From the records below, please repeat exactly the line that has "these days it", the line that has "of coffee specia", and every line between them, and nothing else.
======== PROVIDED INFORMATION ========
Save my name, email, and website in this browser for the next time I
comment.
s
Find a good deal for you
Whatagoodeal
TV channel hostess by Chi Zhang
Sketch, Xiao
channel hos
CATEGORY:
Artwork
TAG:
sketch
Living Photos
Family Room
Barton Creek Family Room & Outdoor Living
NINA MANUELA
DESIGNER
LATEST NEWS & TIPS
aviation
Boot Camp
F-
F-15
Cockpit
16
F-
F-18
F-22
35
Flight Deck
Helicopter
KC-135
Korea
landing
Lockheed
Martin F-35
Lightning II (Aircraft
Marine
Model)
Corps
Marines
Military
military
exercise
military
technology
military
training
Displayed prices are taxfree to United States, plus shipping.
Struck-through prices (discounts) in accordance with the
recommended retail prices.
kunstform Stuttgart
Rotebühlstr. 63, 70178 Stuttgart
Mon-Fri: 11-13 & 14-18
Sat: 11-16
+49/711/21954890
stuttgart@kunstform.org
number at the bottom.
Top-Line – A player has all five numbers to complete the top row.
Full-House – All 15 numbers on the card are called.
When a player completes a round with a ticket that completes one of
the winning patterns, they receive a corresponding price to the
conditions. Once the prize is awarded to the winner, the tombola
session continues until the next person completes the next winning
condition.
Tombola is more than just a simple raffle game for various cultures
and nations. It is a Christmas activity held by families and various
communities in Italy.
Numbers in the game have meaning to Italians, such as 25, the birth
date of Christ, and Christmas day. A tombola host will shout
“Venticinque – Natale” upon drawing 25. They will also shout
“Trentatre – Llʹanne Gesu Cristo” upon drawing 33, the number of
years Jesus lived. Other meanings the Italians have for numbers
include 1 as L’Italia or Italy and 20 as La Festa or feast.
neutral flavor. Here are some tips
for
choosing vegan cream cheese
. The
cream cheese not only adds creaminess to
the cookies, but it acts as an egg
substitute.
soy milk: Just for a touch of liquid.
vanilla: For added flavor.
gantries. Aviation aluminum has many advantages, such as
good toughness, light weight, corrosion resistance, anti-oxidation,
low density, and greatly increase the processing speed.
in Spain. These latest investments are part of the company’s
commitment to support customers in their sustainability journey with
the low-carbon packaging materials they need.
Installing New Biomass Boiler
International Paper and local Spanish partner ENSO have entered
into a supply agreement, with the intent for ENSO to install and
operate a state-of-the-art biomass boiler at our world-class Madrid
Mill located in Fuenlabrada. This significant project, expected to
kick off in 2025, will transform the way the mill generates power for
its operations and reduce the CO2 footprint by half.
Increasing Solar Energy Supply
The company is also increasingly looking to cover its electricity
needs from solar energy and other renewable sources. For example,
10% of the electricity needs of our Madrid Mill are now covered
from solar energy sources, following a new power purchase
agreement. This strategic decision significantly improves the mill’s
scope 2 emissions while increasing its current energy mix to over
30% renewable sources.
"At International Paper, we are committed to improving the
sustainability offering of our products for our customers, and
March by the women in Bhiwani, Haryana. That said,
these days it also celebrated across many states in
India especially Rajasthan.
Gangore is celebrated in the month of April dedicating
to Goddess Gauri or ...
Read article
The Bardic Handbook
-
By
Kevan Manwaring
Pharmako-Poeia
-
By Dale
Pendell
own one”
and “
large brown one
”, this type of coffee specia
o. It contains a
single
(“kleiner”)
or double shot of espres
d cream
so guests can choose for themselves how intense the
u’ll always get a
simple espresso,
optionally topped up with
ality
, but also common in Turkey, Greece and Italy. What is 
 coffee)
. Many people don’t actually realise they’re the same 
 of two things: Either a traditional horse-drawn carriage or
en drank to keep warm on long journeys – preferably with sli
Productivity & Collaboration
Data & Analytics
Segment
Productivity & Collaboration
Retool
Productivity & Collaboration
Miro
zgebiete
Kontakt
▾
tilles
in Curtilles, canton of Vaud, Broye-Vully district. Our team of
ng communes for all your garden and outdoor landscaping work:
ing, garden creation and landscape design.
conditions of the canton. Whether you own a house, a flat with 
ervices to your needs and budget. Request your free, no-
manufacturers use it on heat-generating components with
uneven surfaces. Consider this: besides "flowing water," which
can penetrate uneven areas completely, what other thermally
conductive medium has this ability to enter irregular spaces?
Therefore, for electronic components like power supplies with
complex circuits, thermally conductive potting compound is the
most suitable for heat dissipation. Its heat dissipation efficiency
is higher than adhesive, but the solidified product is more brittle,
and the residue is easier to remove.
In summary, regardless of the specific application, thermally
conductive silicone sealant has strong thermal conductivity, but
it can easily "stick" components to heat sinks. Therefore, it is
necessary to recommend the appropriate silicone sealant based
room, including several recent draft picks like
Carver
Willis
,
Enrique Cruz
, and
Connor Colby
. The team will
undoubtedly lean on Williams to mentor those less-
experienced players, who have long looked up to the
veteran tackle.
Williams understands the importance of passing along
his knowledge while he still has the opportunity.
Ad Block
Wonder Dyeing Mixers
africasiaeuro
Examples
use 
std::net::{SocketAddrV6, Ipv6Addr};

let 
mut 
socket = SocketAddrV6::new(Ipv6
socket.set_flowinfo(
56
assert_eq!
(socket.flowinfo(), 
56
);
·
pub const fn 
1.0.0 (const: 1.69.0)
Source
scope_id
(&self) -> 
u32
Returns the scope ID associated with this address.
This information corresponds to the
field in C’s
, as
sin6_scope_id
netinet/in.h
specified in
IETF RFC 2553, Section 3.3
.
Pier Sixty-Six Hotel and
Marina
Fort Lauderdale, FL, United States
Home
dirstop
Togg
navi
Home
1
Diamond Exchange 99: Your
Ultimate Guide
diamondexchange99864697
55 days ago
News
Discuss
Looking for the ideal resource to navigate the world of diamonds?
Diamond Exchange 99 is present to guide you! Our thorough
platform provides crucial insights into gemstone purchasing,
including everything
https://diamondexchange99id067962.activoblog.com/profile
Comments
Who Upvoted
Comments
========
COMPLETED EXERCISE ::
these days it also celebrated across many states in
India especially Rajasthan.
Gangore is celebrated in the month of April dedicating
to Goddess Gauri or ...
Read article
The Bardic Handbook
-
By
Kevan Manwaring
Pharmako-Poeia
-
By Dale
Pendell
own one”
and “
large brown one
”, this type of coffee specia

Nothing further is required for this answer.